TASK SET —
**A.** Answer each question from the text about Ellen Watters below.
(i) In what year did Watters join the Stevens-The Cyclery women's development team?
(ii) Which race did she win in 2016?
(iii) Of what injuries did she die in hospital?
**B.** Decide whether each statement agrees with the text about Ellen Watters below. Answer yes or no, and quote the words from the text that decide it.
(i) Watters died on the same day as the collision.
(ii) Watters signed with Colavita/Bianchi for the 2017 season.
(iii) The collision took place in Sussex, New Brunswick.
**C.** Transcribe the text about Ellen Watters below from the words "Personal information" up to and including the words "The Cyclery-Opus (2016)".

GIVEN TEXT —
^^^^^^^^^^^^^^^^

Personal information
- Full name: Ellen Leah Isabel Watters
- Born: 4 April 1988 Canada
- Died: 27 December 2016 (aged 28) Sussex, New Brunswick, Canada

Team information
- Discipline: Road
- Role: Rider
- Rider type: Stevens-The Cyclery (2014–2015); * The Cyclery-Opus (2016)

Professional team
- 2017: Colavita/Bianchi

= Ellen Watters =

Canadian cyclist

Ellen Leah Isabel Watters (4 April 1988 – 27 December 2016) was a Canadian competitive cyclist from New Brunswick. She won first place in Tour of Somerville in 2016 and was a member of UCI team Colavita/Bianchi.

Watters joined the Stevens-The Cyclery (later The Cyclery-Opus ) women's development team in 2014. She stayed with the team through the 2015 and 2016 seasons until she signed with UCI team Colavita/Bianchi for the 2017 season.

Watters died following a collision involving her bicycle and an automobile during a training ride in Sussex, New Brunswick on 23 December 2016. The driver struck her from behind as they were travelling in the same direction on a straight section of Riverview Dr East. She died in hospital of brain injuries four days later on 27 December 2016 at the age of 28. Her date of death has been wrongly reported as 28 December 2016.

^^^^^^^^^^^^^^^^

DATA FOR REVIEW —
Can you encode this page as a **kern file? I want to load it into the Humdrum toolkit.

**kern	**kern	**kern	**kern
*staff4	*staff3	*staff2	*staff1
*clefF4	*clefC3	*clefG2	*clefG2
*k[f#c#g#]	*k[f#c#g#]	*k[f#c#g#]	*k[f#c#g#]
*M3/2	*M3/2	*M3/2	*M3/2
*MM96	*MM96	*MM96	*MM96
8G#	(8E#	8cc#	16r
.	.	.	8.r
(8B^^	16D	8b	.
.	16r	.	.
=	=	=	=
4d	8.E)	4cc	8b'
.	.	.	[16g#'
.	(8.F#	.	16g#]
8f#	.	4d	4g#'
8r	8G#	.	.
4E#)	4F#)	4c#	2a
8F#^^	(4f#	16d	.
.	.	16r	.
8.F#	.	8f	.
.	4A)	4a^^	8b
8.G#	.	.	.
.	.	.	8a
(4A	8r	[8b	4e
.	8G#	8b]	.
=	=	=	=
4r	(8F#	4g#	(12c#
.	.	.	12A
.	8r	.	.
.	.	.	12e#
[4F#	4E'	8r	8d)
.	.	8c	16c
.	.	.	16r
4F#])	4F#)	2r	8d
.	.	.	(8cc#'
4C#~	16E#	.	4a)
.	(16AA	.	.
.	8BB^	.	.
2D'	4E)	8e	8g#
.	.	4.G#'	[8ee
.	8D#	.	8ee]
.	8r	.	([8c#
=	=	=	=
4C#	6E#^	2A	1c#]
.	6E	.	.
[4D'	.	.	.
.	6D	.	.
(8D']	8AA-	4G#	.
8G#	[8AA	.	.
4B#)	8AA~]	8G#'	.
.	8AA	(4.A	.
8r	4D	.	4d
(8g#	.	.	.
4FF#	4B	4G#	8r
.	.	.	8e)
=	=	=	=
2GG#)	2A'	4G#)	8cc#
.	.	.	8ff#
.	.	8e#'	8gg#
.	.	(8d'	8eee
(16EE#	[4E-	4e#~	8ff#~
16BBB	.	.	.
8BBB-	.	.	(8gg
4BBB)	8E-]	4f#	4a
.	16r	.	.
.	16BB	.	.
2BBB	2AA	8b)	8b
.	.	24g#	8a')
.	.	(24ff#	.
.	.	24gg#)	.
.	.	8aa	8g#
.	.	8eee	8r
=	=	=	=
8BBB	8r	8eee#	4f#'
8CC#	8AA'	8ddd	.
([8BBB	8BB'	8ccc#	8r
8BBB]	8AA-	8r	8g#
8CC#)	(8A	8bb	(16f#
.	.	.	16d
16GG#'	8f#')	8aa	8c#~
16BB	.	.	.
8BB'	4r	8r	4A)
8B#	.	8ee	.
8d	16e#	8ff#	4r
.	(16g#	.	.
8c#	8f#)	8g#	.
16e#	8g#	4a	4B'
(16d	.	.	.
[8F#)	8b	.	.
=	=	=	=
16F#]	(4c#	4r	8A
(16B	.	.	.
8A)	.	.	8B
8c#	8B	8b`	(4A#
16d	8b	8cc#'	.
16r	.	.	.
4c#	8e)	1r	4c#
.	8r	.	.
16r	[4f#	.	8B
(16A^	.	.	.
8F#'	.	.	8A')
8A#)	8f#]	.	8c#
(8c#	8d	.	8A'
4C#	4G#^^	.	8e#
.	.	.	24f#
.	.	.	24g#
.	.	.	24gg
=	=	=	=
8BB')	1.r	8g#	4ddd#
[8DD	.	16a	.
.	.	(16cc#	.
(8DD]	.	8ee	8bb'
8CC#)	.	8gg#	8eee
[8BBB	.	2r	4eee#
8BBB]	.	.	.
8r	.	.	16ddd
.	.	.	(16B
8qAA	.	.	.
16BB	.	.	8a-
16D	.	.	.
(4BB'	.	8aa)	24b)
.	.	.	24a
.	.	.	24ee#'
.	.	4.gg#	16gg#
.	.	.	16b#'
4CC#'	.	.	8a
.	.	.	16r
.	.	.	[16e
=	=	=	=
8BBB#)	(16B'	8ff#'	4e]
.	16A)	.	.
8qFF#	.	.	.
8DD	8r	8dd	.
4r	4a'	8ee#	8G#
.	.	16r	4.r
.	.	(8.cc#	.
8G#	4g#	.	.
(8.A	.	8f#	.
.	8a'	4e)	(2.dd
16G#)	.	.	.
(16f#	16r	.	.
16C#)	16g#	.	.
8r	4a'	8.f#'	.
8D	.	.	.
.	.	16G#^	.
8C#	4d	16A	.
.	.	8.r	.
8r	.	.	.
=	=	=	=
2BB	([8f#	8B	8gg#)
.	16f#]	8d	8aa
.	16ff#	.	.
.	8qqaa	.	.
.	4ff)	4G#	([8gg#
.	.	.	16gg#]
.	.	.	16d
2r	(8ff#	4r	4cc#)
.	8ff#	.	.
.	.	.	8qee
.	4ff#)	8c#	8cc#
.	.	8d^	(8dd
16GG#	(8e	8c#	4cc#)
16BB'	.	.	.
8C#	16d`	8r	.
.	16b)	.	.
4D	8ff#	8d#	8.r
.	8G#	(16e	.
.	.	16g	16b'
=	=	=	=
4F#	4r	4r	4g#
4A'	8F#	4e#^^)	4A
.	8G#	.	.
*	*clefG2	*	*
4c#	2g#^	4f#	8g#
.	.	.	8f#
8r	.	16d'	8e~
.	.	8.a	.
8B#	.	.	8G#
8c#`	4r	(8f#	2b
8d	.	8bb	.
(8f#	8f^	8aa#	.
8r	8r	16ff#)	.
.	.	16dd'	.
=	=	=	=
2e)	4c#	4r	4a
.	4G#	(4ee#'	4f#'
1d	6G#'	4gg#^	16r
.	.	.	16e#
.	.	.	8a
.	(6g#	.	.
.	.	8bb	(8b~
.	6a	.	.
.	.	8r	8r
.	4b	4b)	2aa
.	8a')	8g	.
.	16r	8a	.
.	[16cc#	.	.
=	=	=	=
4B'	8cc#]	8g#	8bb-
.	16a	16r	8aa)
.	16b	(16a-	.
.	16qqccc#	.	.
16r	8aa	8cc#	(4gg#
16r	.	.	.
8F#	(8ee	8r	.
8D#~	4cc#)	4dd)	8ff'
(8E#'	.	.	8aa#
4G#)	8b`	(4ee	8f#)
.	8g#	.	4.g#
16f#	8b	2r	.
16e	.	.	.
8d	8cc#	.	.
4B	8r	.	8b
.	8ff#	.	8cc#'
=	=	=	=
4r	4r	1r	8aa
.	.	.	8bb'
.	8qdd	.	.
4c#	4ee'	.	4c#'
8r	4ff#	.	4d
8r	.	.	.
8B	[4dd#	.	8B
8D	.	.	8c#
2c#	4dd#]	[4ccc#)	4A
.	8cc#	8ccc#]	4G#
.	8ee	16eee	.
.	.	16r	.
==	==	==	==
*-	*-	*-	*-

^^^^^^^^^^^^^^^^

RESPONSES BY TASK —
**A.**
(i) 2014
(ii) Tour of Somerville
(iii) Brain injuries

**B.**
(i) No: "She died in hospital of brain injuries four days later on 27 December 2016"
(ii) Yes: "until she signed with UCI team Colavita/Bianchi for the 2017 season"
(iii) Yes: "during a training ride in Sussex, New Brunswick on 23 December 2016"

**C.**
Personal information
- Full name: Ellen Leah Isabel Watters
- Born: 4 April 1988 Canada
- Died: 27 December 2016 (aged 28) Sussex, New Brunswick, Canada

Team information
- Discipline: Road
- Role: Rider
- Rider type: Stevens-The Cyclery (2014–2015); * The Cyclery-Opus (2016)